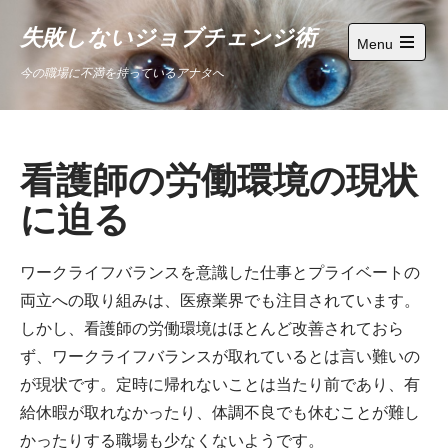
Skip
失敗しないジョブチェンジ術
to
Menu
content
Open
今の職場に不満を持っているアナタへ
main
menu
看護師の労働環境の現状
に迫る
ワークライフバランスを意識した仕事とプライベートの
両立への取り組みは、医療業界でも注目されています。
しかし、看護師の労働環境はほとんど改善されておら
ず、ワークライフバランスが取れているとは言い難いの
が現状です。定時に帰れないことは当たり前であり、有
給休暇が取れなかったり、体調不良でも休むことが難し
かったりする職場も少なくないようです。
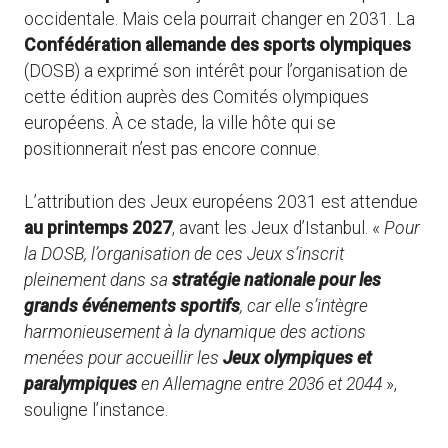
occidentale. Mais cela pourrait changer en 2031. La
Confédération allemande des sports olympiques
(DOSB) a exprimé son intérêt pour l’organisation de
cette édition auprès des Comités olympiques
européens. À ce stade, la ville hôte qui se
positionnerait n’est pas encore connue.
L’attribution des Jeux européens 2031 est attendue
au printemps 2027
, avant les Jeux d’Istanbul. «
Pour
la DOSB, l’organisation de ces Jeux s’inscrit
pleinement dans sa
stratégie nationale pour les
grands événements sportifs
, car elle s’intègre
harmonieusement à la dynamique des actions
menées pour accueillir les
Jeux olympiques et
paralympiques
en Allemagne entre 2036 et 2044
»,
souligne l’instance.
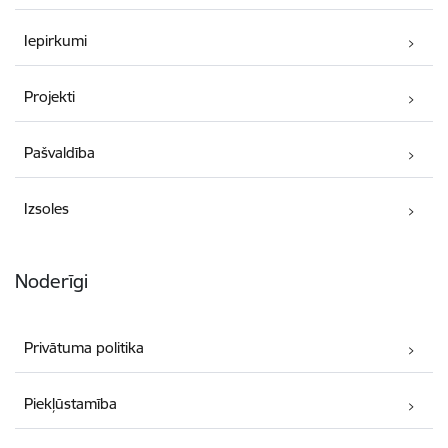
Iepirkumi
Projekti
Pašvaldība
Izsoles
Noderīgi
Privātuma politika
Piekļūstamība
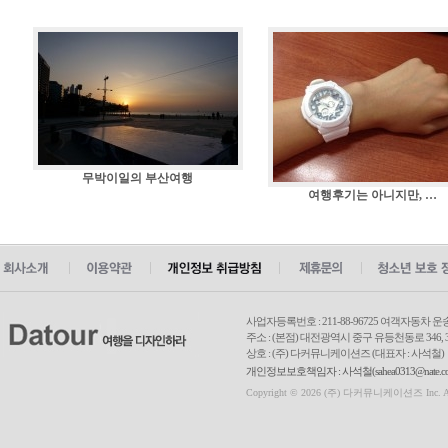
무박이일의 부산여행
여행후기는 아니지만, …
사업자등록번호 : 211-88-96725 여객자동차 운
주소 : (본점) 대전광역시 중구 유등천동로 346, 3
상호 : (주) 다커뮤니케이션즈 (대표자 : 사석철)
개인정보보호책임자 : 사석철(sahea0313@nate.com
Copyright © 2026 (주) 다커뮤니케이션즈 Inc. All r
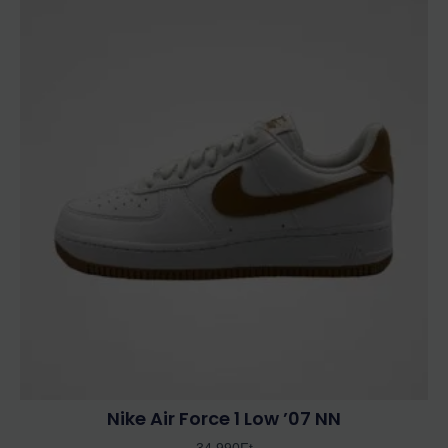
Ennek
a
terméknek
több
variációja
van.
A
változatok
a
termékoldalon
választhatók
ki
Nike Air Force 1 Low ’07 NN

-- -- --

(Task description) Once you find the string "DOSB" in a line of the records, copy that line.

(Exercise output)
(DOSB) a exprimé son intérêt pour l’organisation de
la DOSB, l’organisation de ces Jeux s’inscrit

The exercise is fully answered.